Summed over all one-step-ahead forecasts, the adaptive model’s predictive log-likelihood exceeds the static model’s by roughly +15 log₁₀; the data stream is about a quadrillion times more probable under the model that lets the growth rate evolve. The cumulative curve (left) shows the adaptive model ahead at every step, not just on average.

The point-error bar chart (right) shows a more nuanced picture. On raw one-step growth error the adaptive forecast clearly improves on the static-mean forecast but only ties a naive persistence rule. This is expected: when a parameter behaves like a random walk, “tomorrow ≈ today” is a strong point predictor.

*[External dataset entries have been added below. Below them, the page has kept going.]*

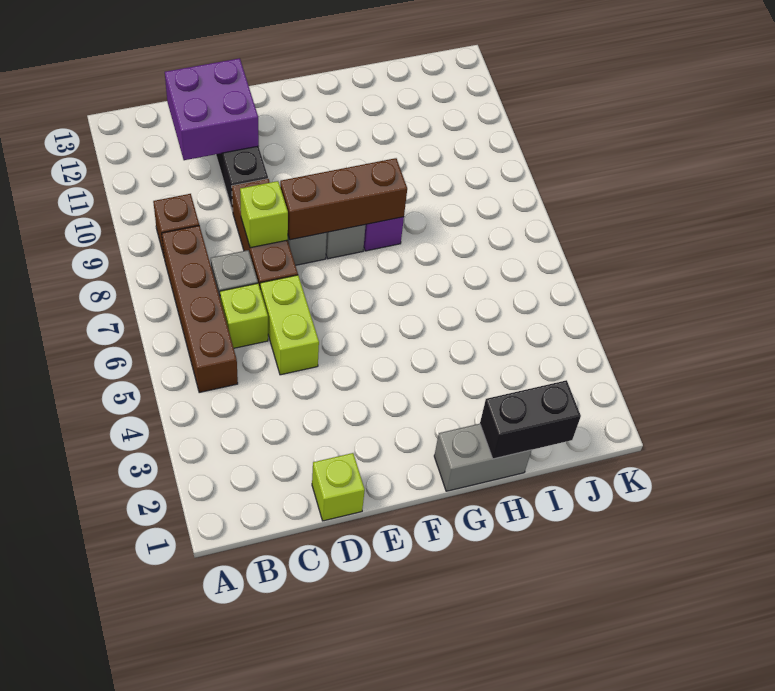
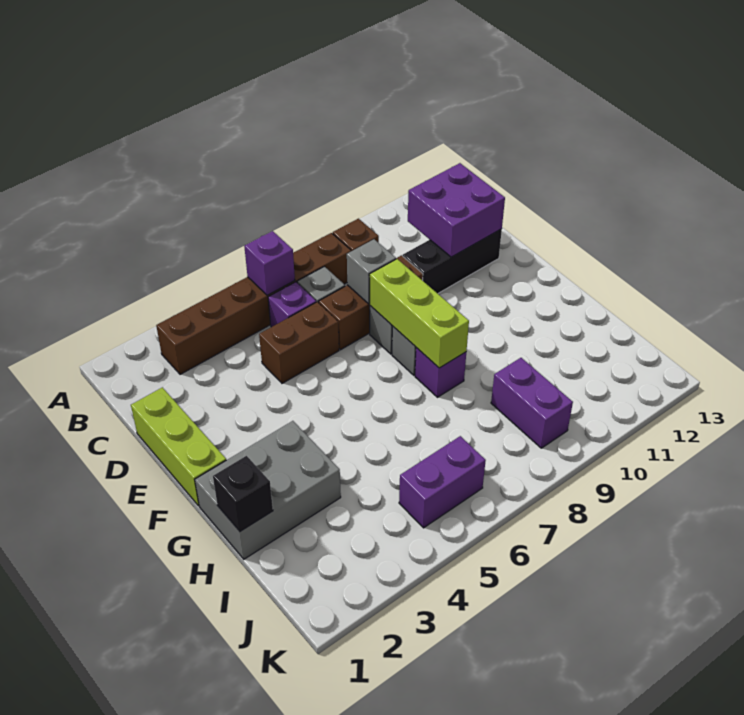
brown 1x4 brick [162,226,238,393] -> brown 1x6 brick [156,233,351,374]
none -> purple 1x1 brick [244,231,295,295]
lime 1x1 brick [220,283,268,348] -> purple 1x1 brick [268,282,316,327]
lime 1x1 brick [312,453,365,521] -> lime 1x3 brick [131,387,226,506]
lime 1x2 brick [260,275,319,375] -> brown 1x2 brick [259,302,339,383]
lime 1x1 brick [240,181,288,248] -> grey 1x1 brick [347,239,396,304]
brown 1x3 brick [280,158,407,240] -> lime 1x3 brick [369,259,469,368]
grey 1x2 brick [434,424,531,491] -> grey 2x3 brick [195,421,341,559]
black 1x2 brick [480,380,581,459] -> black 1x1 brick [213,456,273,531]
none -> purple 1x2 brick [491,358,573,448]
none -> purple 1x2 brick [399,436,486,528]

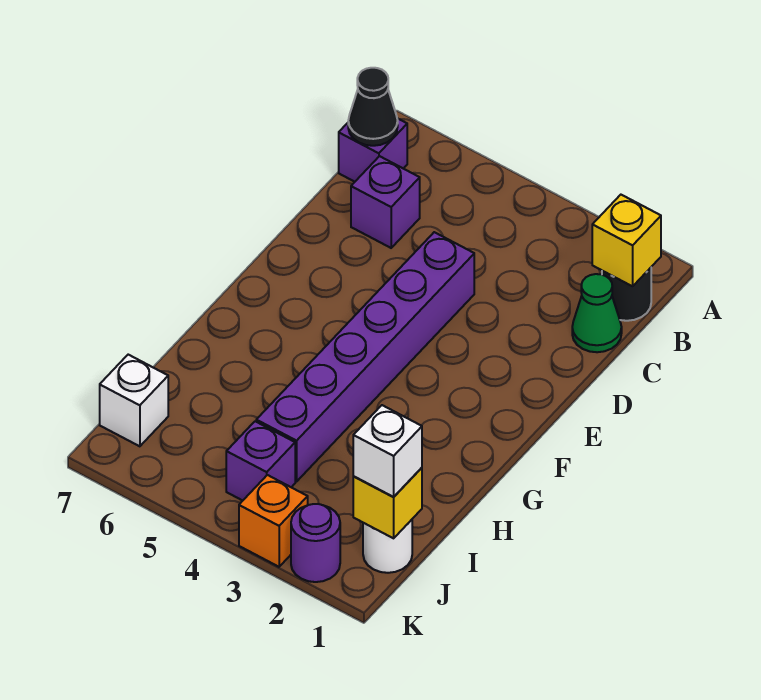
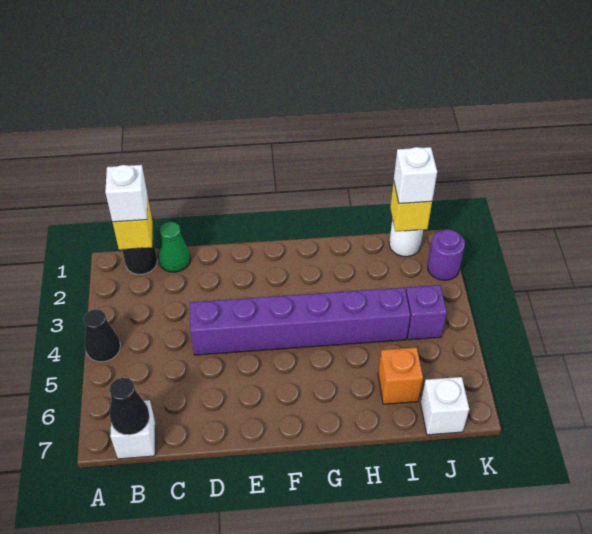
none -> black 1x1 cone [84,309,120,362]
none -> white 1x1 brick [105,165,148,222]
purple 1x1 brick [339,118,407,182] -> white 1x1 brick [110,400,155,459]
purple 1x1 brick [351,156,420,248] -> none
orange 1x1 brick [239,475,308,567] -> orange 1x1 brick moved to [378,347,423,404]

The value bayesloop adds here is not a lower point error but a calibrated predictive distribution (hence the 15-order-of-magnitude likelihood gain) together with a denoised, interpretable growth-rate estimate with uncertainty, which a persistence rule cannot provide.

[9]:
fig, (axa, axb) = plt.subplots(1, 2, figsize=(9.2, 3.4))
axa.plot(gdates, np.array(logE_steps) / np.log(10), color=C["accent"], lw=2, label="adaptive (time-varying)")
axa.plot(gdates, np.array(logE_steps_static) / np.log(10), color=C["muted"], lw=2, ls="--", label="static")
axa.set_ylabel(r"cumulative $\log_{10}$ predictive likelihood")
axa.set_xlabel("date")
axa.set_title("Adaptive stays above static at every step")
axa.legend(fontsize=8, loc="lower left")
labels = ["adaptive\n(bayesloop)", "persistence", "static mean"]
vals = [rmse(pred_adaptive), rmse(pred_persist), rmse(exp_mean)]
axb.bar(labels, vals, color=[C["accent"], C["muted"], C["amber"]])
axb.set_ylabel("one-step growth RMSE")
axb.set_title(r"Adaptive $\gg$ static (+%d $\log_{10}$ predictive)" % round((logE_adaptive - logE_static) / np.log(10)))
for i, v in enumerate(vals):
    axb.text(i, v, f"{v:.3f}", ha="center", va="bottom", fontsize=8)
plt.show()
../_images/examples_covidforecasting_17_0.png

What this example showed

A one-parameter online model, the time-varying epidemic growth rate, gave us credible one-week-ahead COVID-19 forecasts, clearly outperformed a static model in proper probabilistic scoring, and detected the onset of every major US wave in real time. In doing so we used bayesloop to:

  • stream data one point at a time with OnlineStudy.step(), taking each decision from the current filtering posterior exactly as a live now-casting dashboard would;

  • score forecasts probabilistically, where the accumulated online evidence is the prequential one-step-ahead predictive log-likelihood, out-of-sample by construction with no train/test split;

  • compare parameter dynamics like-for-like, using an identical Gaussian observation model under GaussianRandomWalk versus Static, where letting the growth rate drift wins by about 15 orders of magnitude in predictive likelihood;

  • turn the posterior into an alarm, where P(growth > 0) crossing 0.5 flags every wave as it begins, with a history that matches the US pandemic record;

  • distinguish the two kinds of accuracy, since the gain is in probabilistic prediction and uncertainty calibration rather than in point error versus a persistence rule.